Metin bölümü:
Halkevleri'nden İzmir'le dayanışma: Herkesi elinde olanı paylaşmaya çağırıyoruz

İzmir'de yaşanan depremin ardından arama kurtarma çalışmaları sürerken, İzmir Halkevleri dayanışma kampanyası başlattı. Tüm yurttaşları dayanışmaya çağıran Halkevleri üyesi Emine Akbaba, "Herkesi, bulunduğu her yerde elinde olanı paylaşmaya, bir tas çorbasını yanındaki komşusuna vermeye çağırıyoruz" dedi.

Abone ol

Cihan Başakçıoğlu - Osman Çaklı

İZMİR - İzmir'in Seferihisar ilçesi açıklarında gerçekleşen depremin ardından Bayraklı-Bornova hattında yıkılan binaların enkazlarında süren arama kurtarma çalışmaları hız kesmeden devam ediyor.

Bölgede yaşayan yurttaşların su ve yer yer elektrik kesintisi sorunu hala çözülemezken, birçok yurttaş geceyi parklarda kurulan çadırlarda ve kendi imkanları çeşitli bölgelerde açık alanlara kurdukları çadırlarda geçirdiler.

Öte yandan depremden fiziksel veya psikolojik olarak etkilenen yurttaşlar için çeşitli yardım kampanyaları başlatılırken, bir dayanışma kampanyası da İzmir Halkevleri başlattı. Başlatılan kampanya kapsamında birçok yaşamsal malzeme toplanması ve belediyelerin ulaşamadığı bölgelerdeki yurttaşlara bu malzemelerin ulaştırılması hedefleniyor.

Veri kesiti:
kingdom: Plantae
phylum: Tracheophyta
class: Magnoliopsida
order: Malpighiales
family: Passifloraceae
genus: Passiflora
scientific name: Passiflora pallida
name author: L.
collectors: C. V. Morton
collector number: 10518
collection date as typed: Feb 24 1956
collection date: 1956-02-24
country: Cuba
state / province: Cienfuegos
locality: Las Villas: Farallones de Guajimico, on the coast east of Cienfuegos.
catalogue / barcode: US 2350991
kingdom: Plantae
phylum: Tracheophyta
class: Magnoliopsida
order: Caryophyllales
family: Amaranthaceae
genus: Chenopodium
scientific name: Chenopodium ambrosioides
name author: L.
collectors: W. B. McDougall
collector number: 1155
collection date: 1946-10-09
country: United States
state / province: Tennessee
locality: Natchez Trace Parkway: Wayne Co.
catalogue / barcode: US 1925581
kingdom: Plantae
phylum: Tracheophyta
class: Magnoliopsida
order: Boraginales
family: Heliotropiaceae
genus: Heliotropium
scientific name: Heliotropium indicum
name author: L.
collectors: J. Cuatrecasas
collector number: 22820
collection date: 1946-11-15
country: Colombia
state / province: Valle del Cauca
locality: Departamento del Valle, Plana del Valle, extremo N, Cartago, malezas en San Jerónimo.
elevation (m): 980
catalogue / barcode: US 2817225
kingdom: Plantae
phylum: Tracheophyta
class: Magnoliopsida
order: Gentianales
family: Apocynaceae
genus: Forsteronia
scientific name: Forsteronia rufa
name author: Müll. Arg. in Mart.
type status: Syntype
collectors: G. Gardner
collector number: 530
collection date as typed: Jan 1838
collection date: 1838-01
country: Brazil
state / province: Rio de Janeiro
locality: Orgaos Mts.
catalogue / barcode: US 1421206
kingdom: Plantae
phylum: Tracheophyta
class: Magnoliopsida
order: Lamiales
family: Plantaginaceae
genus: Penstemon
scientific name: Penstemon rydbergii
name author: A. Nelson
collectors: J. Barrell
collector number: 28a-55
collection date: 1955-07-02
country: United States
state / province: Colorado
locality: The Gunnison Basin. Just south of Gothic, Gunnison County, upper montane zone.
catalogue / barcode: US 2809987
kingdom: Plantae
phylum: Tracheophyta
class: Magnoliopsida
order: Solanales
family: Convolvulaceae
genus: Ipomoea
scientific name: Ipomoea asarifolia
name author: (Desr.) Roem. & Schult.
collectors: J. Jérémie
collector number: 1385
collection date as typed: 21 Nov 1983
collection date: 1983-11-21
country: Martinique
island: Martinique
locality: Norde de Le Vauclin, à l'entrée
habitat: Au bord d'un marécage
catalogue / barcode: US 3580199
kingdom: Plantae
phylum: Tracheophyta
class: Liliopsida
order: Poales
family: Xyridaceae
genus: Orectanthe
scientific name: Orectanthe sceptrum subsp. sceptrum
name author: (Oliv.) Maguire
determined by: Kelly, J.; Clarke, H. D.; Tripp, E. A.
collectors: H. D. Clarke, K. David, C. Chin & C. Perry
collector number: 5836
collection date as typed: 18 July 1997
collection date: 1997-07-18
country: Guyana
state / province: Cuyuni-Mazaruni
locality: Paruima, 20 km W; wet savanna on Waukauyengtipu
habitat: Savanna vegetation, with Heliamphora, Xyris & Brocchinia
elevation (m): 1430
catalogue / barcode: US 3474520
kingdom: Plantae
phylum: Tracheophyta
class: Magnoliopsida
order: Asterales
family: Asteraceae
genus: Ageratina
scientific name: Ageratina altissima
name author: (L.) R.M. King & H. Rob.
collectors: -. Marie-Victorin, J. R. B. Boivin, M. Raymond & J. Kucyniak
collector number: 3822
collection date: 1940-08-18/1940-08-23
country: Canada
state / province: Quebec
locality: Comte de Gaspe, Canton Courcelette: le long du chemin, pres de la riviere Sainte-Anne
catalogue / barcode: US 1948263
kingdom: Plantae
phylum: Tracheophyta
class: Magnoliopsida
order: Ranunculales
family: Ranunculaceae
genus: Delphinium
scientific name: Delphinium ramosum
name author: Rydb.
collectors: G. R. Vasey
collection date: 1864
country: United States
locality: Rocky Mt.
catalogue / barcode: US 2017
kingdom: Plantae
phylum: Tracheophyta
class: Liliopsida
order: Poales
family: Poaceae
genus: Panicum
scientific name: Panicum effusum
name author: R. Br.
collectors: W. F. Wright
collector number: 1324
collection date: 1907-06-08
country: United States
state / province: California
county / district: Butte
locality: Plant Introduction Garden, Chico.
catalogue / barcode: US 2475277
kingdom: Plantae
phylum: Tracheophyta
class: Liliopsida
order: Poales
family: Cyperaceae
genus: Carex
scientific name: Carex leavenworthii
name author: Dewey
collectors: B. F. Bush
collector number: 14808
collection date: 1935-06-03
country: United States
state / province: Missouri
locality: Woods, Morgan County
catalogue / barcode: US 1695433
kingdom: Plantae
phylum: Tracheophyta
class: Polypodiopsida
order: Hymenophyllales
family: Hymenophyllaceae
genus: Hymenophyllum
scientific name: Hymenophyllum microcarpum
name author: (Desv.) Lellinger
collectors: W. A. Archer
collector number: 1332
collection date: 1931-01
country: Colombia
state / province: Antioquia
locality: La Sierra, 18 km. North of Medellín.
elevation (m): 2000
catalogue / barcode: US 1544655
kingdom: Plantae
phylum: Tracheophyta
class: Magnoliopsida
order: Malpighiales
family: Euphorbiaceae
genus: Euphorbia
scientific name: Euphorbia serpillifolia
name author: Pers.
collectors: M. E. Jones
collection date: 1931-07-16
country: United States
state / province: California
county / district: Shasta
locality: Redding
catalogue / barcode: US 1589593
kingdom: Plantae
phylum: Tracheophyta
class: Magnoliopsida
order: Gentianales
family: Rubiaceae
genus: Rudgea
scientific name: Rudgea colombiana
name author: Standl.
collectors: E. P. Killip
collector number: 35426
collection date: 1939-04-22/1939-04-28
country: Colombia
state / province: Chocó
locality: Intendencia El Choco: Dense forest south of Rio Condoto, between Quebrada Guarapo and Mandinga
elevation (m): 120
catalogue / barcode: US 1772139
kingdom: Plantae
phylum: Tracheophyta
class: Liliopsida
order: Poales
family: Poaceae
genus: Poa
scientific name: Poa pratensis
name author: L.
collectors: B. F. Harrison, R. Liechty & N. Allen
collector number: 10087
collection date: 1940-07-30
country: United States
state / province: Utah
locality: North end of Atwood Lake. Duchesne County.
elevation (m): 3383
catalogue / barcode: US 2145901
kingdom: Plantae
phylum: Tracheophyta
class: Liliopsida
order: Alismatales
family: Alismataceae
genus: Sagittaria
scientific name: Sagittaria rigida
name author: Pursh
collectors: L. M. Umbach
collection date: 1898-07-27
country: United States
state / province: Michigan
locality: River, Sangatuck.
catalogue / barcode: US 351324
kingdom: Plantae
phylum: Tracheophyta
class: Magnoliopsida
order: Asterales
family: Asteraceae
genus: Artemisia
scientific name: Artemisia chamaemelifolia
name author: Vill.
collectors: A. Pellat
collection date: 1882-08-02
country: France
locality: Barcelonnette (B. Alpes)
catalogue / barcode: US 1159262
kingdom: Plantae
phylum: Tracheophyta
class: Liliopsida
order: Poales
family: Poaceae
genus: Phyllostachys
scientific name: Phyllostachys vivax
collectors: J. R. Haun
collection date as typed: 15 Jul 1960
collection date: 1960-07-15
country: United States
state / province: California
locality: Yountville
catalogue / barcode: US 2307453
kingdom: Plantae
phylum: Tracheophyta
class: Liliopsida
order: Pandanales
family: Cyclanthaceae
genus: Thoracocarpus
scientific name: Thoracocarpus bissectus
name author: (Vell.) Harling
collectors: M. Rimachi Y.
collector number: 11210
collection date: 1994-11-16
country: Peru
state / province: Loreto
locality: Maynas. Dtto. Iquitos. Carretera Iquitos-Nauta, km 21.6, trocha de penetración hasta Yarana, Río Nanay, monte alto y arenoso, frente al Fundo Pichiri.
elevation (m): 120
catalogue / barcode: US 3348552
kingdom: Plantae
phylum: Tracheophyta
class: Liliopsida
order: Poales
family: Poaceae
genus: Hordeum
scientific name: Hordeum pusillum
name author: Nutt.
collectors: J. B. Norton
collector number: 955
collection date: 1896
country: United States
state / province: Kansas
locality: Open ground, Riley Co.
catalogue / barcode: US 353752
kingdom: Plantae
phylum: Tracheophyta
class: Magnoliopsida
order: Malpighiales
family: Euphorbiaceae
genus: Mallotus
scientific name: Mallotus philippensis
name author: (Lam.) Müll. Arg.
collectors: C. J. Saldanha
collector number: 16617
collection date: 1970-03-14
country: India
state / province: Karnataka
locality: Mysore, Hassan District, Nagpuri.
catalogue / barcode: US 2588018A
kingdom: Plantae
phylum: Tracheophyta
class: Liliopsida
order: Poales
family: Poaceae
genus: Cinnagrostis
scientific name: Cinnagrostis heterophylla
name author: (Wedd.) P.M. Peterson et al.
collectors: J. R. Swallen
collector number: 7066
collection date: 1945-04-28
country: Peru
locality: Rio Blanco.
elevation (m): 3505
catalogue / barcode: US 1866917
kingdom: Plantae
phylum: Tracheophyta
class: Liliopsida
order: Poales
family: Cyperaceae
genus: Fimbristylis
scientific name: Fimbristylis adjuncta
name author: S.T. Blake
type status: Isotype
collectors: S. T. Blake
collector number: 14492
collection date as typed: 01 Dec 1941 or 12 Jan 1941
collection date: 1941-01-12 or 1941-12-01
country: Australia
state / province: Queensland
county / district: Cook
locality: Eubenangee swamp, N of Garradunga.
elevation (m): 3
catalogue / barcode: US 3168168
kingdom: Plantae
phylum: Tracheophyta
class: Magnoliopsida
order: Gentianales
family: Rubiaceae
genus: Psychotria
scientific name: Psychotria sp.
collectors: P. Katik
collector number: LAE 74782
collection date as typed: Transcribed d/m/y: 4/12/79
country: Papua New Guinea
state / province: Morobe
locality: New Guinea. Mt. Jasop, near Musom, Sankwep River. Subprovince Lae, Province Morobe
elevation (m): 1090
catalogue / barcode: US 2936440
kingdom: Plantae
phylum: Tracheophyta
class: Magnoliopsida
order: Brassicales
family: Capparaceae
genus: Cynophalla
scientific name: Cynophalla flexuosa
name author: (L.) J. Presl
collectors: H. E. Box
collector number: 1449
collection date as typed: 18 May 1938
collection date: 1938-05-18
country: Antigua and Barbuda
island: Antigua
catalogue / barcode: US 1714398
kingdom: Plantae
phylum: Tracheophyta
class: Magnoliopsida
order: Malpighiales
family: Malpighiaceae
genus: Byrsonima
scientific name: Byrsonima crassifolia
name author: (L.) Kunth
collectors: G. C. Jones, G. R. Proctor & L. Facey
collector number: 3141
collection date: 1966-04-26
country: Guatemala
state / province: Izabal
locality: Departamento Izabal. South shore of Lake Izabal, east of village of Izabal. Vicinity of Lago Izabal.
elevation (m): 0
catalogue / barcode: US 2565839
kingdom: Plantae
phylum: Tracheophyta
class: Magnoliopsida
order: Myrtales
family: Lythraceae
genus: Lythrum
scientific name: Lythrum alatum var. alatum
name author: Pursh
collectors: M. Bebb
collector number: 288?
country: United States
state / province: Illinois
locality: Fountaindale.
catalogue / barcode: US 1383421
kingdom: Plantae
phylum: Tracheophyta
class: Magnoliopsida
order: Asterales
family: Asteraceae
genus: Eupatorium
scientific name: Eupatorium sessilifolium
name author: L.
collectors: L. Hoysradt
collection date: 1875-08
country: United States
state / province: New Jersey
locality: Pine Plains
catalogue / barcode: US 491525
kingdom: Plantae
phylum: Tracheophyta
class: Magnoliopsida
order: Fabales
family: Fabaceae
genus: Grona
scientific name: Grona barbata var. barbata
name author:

Kısa alıştırma 1: Deprem haberine göre İzmir Halkevleri'nin başlattığı kampanyayla neyin amaçlandığını bir iki cümleyle anlat.
Kısa alıştırma 2: Deprem haberinde "Halkevleri'nden İzmir'le dayanışma: Herkesi" sözlerinden başlayıp "kurdukları çadırlarda geçirdiler." sözlerine kadar uzanan kısmı olduğu gibi yeniden yaz.
Kısa alıştırma 3: Deprem haberini son cümlesinden sonra sürdür.
Bu işte verilere hiç ihtiyaç yok.

Yazılı cevap 1: Kampanyayla birçok yaşamsal malzemenin toplanması amaçlanıyor. Bu malzemelerin belediyelerin ulaşamadığı bölgelerdeki yurttaşlara ulaştırılması hedefleniyor.

Yazılı cevap 2:
Halkevleri'nden İzmir'le dayanışma: Herkesi elinde olanı paylaşmaya çağırıyoruz

İzmir'de yaşanan depremin ardından arama kurtarma çalışmaları sürerken, İzmir Halkevleri dayanışma kampanyası başlattı. Tüm yurttaşları dayanışmaya çağıran Halkevleri üyesi Emine Akbaba, "Herkesi, bulunduğu her yerde elinde olanı paylaşmaya, bir tas çorbasını yanındaki komşusuna vermeye çağırıyoruz" dedi.

Abone ol

Cihan Başakçıoğlu - Osman Çaklı

İZMİR - İzmir'in Seferihisar ilçesi açıklarında gerçekleşen depremin ardından Bayraklı-Bornova hattında yıkılan binaların enkazlarında süren arama kurtarma çalışmaları hız kesmeden devam ediyor.

Bölgede yaşayan yurttaşların su ve yer yer elektrik kesintisi sorunu hala çözülemezken, birçok yurttaş geceyi parklarda kurulan çadırlarda ve kendi imkanları çeşitli bölgelerde açık alanlara kurdukları çadırlarda geçirdiler.

Yazılı cevap 3:
Kampanyaya ilişkin Gazeteduvar'a konuşan Halkevleri üyesi Emine Akbaba, deprem anından itibaren enkazların bulunduğu bölgeye ulaştıklarını belirterek, depremin ilk saatlerinden bu yana olan gözlemlerini de aktardı. Akbaba, "Deprem anından itibaren ulaşabildiğimiz en hızlı biçimiyle Halkevleri olarak bir koordinasyon ekibi oluşturarak bölgeye geldik. Bölgeye geldiğimizde önce yıkım olan alanları gezdik. Ardından da bir ihtiyaç halinde kriz masaları
oluşturuluyor mu bunları öğrenmeye çalıştık. Zaten belediyede uzun bir süre kriz masası oluşturulamadı. Hala da oluşturulmuş değil. Telefon üzerinden oluşturulan bir ağ biçimi ile ilerliyor" ifadelerini kullandı.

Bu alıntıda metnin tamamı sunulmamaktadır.